The closest Trump gets to being meaningfully “forward-looking” is when he obsesses about the recent, rather than distant, past.

My sense of Haley Republicans is that while they do want order at the border, they don’t share the same fervent nostalgia for the past that populist Republicans do. Which makes sense: In several ways, Nikki Haley is the most “forward-looking” figure to emerge from the final years of the pre-Trump GOP. Her most memorable act as governor was removing a symbol of her state’s racist past from the statehouse grounds, and her most memorable act as an influencer was endorsing Marco Rubio in 2016 to signal her hope for the birth of a “new,” more diverse Republican Party.

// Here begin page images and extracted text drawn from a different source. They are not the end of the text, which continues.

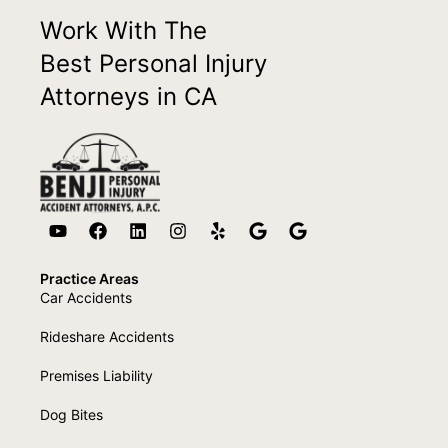
Work With The
Best Personal Injury
Attorneys in CA
Practice Areas
Car Accidents
Rideshare Accidents
Premises Liability
Dog Bites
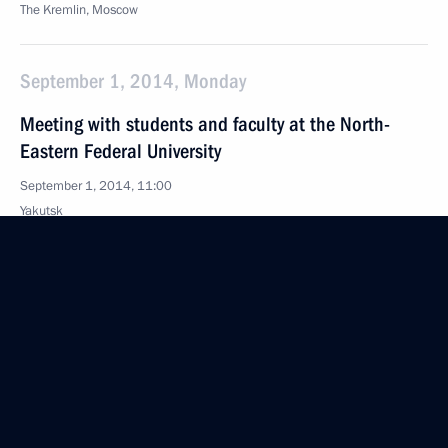
The Kremlin, Moscow
September 1, 2014, Monday
Meeting with students and faculty at the North-
Eastern Federal University
September 1, 2014, 11:00
Yakutsk
August 29, 2014, Friday
Seliger 2014 National Youth Forum
August 29, 2014, 17:00
Seliger, Tver Region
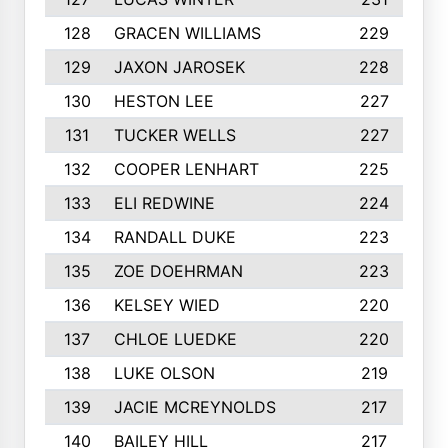
128
GRACEN WILLIAMS
229
129
JAXON JAROSEK
228
130
HESTON LEE
227
131
TUCKER WELLS
227
132
COOPER LENHART
225
133
ELI REDWINE
224
134
RANDALL DUKE
223
135
ZOE DOEHRMAN
223
136
KELSEY WIED
220
137
CHLOE LUEDKE
220
138
LUKE OLSON
219
139
JACIE MCREYNOLDS
217
140
BAILEY HILL
217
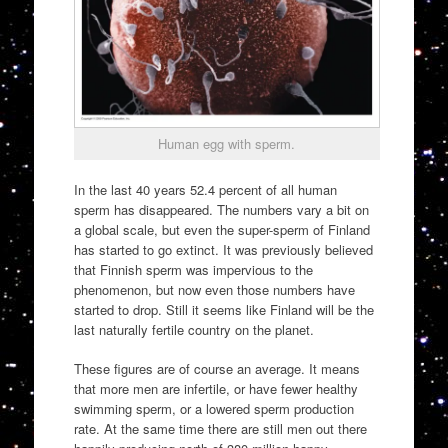
Human egg with sperm.
In the last 40 years 52.4 percent of all human
sperm has disappeared. The numbers vary a bit on
a global scale, but even the super-sperm of Finland
has started to go extinct. It was previously believed
that Finnish sperm was impervious to the
phenomenon, but now even those numbers have
started to drop. Still it seems like Finland will be the
last naturally fertile country on the planet.
These figures are of course an average. It means
that more men are infertile, or have fewer healthy
swimming sperm, or a lowered sperm production
rate. At the same time there are still men out there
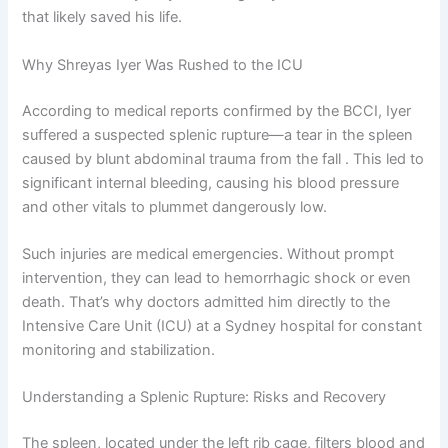
that likely saved his life.
Why Shreyas Iyer Was Rushed to the ICU
According to medical reports confirmed by the BCCI, Iyer
suffered a suspected splenic rupture—a tear in the spleen
caused by blunt abdominal trauma from the fall . This led to
significant internal bleeding, causing his blood pressure
and other vitals to plummet dangerously low.
Such injuries are medical emergencies. Without prompt
intervention, they can lead to hemorrhagic shock or even
death. That’s why doctors admitted him directly to the
Intensive Care Unit (ICU) at a Sydney hospital for constant
monitoring and stabilization.
Understanding a Splenic Rupture: Risks and Recovery
The spleen, located under the left rib cage, filters blood and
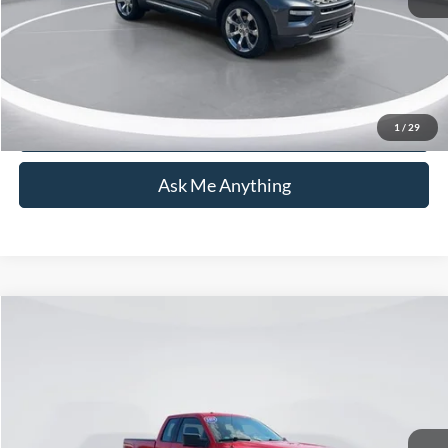
Transparent Pricing. No Hidden Fees.
Click To Call
1
/
29
Ask Me Anything
Compare Vehicle
$19,762
2014
Ford F-150
STX
CURRENT PRICE:
Capital Ford of Wilmington
VIN:
1FTEX1CM6EFB81275
Stock:
26T0391A
Model:
X1C
Less
Market Price:
$18,863
62,422 mi
Ext.
Int.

She’s a nonwhite woman from South Carolina. Go figure that longing for the America of yore has never been a big part of her political message.

So here’s the ultimate policy question for her and her fellow forward-looking Republican voters as they go about making up their minds this fall: Realistically, would their votes do more good policy-wise going to Trump or to Biden?

In theory, a strong conservative vote for Trump could steer him toward Reaganite positions on matters like Ukraine and spending. But in practice, conservatives have voted solidly for him in two consecutive elections (85 percent went his way in 2020) and … the GOP is now less conservative on policy than it’s been in more than 40 years.

He’s learned to take their votes for granted, so much so that he and his cronies have gotten in the habit of telling unhappy conservatives to get lost if they don’t like the party’s direction.

If, on the other hand, Haley Republicans swing toward Biden, that would provide Democrats with a centrist counterweight to the progressive vote. So long as the White House is forced to depend on the feckless fringe left to make the difference in tipping-point states like Michigan, they’re stuck having to placate fringe-left positions on issues like Gaza and the border.

But if suddenly there are 10 million center-right votes moving out of Trump’s column and into Biden’s, the president can focus on keeping the middle happy on policy instead of the left. Progressives won’t go so far to spite him as to join forces with the populist right and support Trump in the aftermath. Uh, I think.

Biden would be reelected and he’d owe Haley voters. How he’d repay them would remain to be seen, but staunch support for further Ukraine aid, some long-overdue security measures at the border, and a de facto promise of no coup attempts during his second term would be a good start.

The alternative is a candidate who commands a party that now often moves at his beck and call on policy and whose administration will be staffed with figures loyal not to the Constitution or to a policy vision, conservative or populist, but to him. In 2024 a vote for Trump is a vote for just that—Trump and his daily ignorant, selfish, and/or nationalist political whims, nothing less and certainly nothing more. A conservative’s vote is worth more than that. And it will do more good elsewhere.